** Opening DOCUMENT PASSAGE block **

The scripts keep their existing output schemas. While touching BVI-DVC JSONL, the adapter also emits the current vmaf-tune v3 additive columns with explicit unavailable defaults so stale cached BVI rows no longer fail the current CORPUS_ROW_KEYS contract.

Alternatives considered¶

Option	Pros	Cons	Why not chosen
Default sibling manifests	Replayable expensive artifacts; keeps row schemas stable; matches ADR-0668/0669	Adds one small JSON file per run	Chosen; it closes the evidence gap with low operational cost.
Append provenance columns/rows to the parquets and JSONL	Self-contained output files	Changes trainer-facing schemas and repeats run metadata per row	Rejected; run-level evidence belongs in sidecars.
Only document operator commands	No code change	Still loses input hashes, parsed arguments, row counts, and failure counters	Rejected; docs are not evidence for local artifacts.
Wait for K150K refresh completion	Avoids touching old scripts mid-run	Leaves immediately usable Netflix/KoNViD/BVI artifacts anonymous	Rejected; these scripts are independent of the running K150K job.

** Closing DOCUMENT PASSAGE block **

▶ [WHAT YOU WILL DO]
1. Reproduce the passage on provenance sidecar manifests from "Alternatives considered¶" up to and including "for local artifacts.".
2. Carry on the passage on provenance sidecar manifests, starting right after its final line.

** Opening RECORD EXCERPTS block **

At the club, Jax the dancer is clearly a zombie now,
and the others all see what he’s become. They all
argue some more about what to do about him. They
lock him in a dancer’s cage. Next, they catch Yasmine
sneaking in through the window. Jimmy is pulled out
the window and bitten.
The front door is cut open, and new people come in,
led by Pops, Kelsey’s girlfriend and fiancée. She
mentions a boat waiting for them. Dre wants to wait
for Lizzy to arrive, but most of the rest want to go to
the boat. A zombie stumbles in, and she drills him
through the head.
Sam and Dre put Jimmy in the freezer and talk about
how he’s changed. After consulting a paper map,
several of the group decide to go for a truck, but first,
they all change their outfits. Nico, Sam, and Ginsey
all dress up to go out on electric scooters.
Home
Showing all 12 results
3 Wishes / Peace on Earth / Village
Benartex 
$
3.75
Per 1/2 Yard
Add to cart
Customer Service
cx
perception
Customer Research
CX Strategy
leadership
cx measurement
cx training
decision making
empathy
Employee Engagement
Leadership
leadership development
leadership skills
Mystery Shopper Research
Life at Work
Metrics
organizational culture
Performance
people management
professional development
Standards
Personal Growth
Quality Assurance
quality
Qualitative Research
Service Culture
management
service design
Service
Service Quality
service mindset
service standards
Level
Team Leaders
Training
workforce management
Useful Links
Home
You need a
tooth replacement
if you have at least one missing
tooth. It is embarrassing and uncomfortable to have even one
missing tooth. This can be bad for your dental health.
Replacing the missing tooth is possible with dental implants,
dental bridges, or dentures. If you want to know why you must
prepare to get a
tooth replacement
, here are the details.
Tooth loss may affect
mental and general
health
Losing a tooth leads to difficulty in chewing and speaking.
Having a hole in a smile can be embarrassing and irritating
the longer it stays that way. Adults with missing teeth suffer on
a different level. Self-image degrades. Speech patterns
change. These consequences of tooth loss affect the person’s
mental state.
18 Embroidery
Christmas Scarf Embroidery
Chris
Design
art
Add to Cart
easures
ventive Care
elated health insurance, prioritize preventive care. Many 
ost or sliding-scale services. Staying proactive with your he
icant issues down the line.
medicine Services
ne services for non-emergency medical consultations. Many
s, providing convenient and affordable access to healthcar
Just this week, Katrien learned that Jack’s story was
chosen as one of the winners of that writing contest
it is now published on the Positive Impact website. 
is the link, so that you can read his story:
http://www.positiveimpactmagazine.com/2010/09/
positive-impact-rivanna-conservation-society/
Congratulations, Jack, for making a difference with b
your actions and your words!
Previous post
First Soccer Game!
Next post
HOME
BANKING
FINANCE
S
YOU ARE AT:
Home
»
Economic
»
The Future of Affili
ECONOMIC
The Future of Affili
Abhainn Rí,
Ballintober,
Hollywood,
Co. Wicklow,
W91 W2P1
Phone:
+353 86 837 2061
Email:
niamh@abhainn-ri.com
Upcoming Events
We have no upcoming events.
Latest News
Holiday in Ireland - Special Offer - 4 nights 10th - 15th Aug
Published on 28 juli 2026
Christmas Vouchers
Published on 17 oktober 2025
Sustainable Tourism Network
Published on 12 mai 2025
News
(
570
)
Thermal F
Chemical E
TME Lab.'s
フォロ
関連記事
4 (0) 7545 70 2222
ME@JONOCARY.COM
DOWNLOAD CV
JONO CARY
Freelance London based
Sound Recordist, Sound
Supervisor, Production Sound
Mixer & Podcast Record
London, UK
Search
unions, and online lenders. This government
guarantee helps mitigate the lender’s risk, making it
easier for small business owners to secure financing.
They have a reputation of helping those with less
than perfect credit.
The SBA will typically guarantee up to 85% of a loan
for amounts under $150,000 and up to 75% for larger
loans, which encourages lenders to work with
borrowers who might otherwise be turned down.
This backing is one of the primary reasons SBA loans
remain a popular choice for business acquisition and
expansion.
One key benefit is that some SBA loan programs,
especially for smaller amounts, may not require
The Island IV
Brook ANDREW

** Closing RECORD EXCERPTS block **

▶ [RESULTS]
1.
Alternatives considered¶

Option	Pros	Cons	Why not chosen
Default sibling manifests	Replayable expensive artifacts; keeps row schemas stable; matches ADR-0668/0669	Adds one small JSON file per run	Chosen; it closes the evidence gap with low operational cost.
Append provenance columns/rows to the parquets and JSONL	Self-contained output files	Changes trainer-facing schemas and repeats run metadata per row	Rejected; run-level evidence belongs in sidecars.
Only document operator commands	No code change	Still loses input hashes, parsed arguments, row counts, and failure counters	Rejected; docs are not evidence for local artifacts.

2.
Consequences¶

Positive: Legacy Netflix, KoNViD, and BVI training-input artifacts now carry replayable path/hash/argument evidence.
Positive: BVI-DVC JSONL rows are brought back into current vmaf-tune v3 schema compliance with explicit missing-signal defaults.
Negative: Operators must keep one extra JSON sidecar next to each local corpus/extraction output.
Neutral / follow-ups: Other acquisition-only download manifests can adopt the same pattern later, but this ADR covers the older scripts that directly create trainer inputs.

References¶

ADR-0661
ADR-0668
ADR-0669
docs/ai/training.md
Source: req "go on with next backlog?"
Source: req "everything we did so far needs updates"